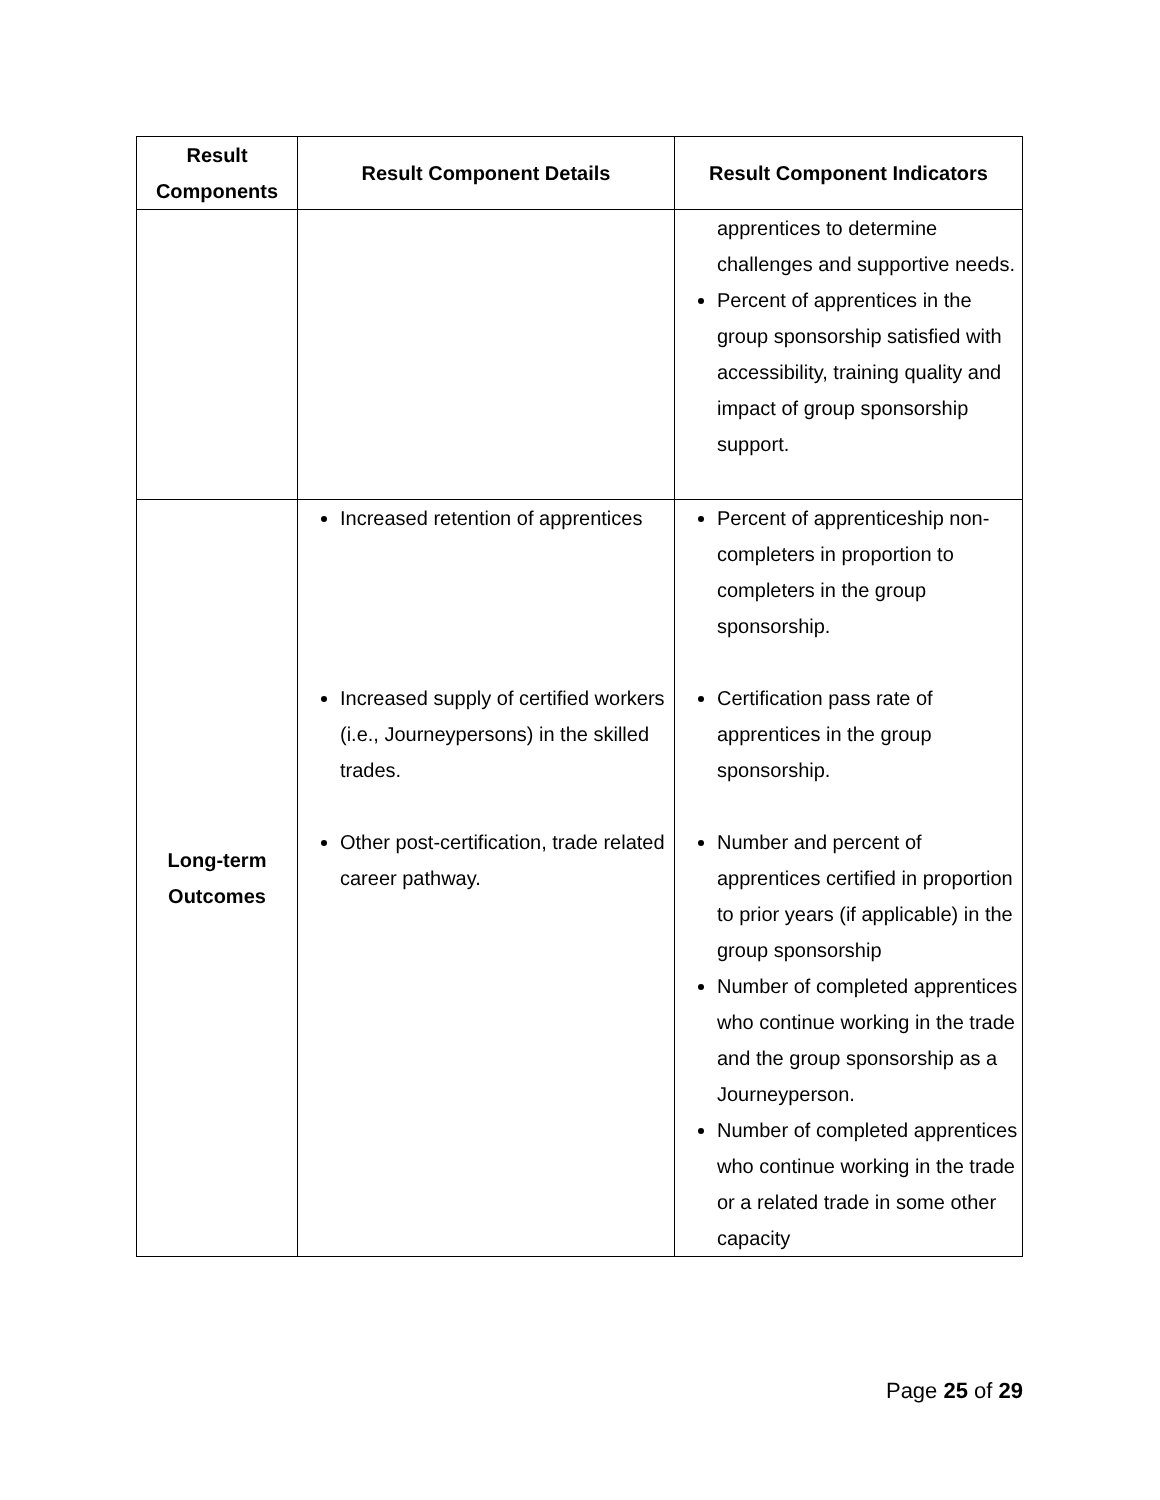| Result Components | Result Component Details | Result Component Indicators |
| --- | --- | --- |
| | | apprentices to determine challenges and supportive needs. Percent of apprentices in the group sponsorship satisfied with accessibility, training quality and impact of group sponsorship support. |
| Long-term Outcomes | Increased retention of apprentices Increased supply of certified workers (i.e., Journeypersons) in the skilled trades. Other post-certification, trade related career pathway. | Percent of apprenticeship non-completers in proportion to completers in the group sponsorship. Certification pass rate of apprentices in the group sponsorship. Number and percent of apprentices certified in proportion to prior years (if applicable) in the group sponsorship Number of completed apprentices who continue working in the trade and the group sponsorship as a Journeyperson. Number of completed apprentices who continue working in the trade or a related trade in some other capacity |
Page 25 of 29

---------------

**WHAT NEEDS TO BE DONE:** Copy the lines exactly as they appear from the opening of the entries above through the line with "sponsorship support. |", excluding all pictures.

**OUTPUT BELOW:**
| Result Components | Result Component Details | Result Component Indicators |
| --- | --- | --- |
| | | apprentices to determine challenges and supportive needs. Percent of apprentices in the group sponsorship satisfied with accessibility, training quality and impact of group sponsorship support. |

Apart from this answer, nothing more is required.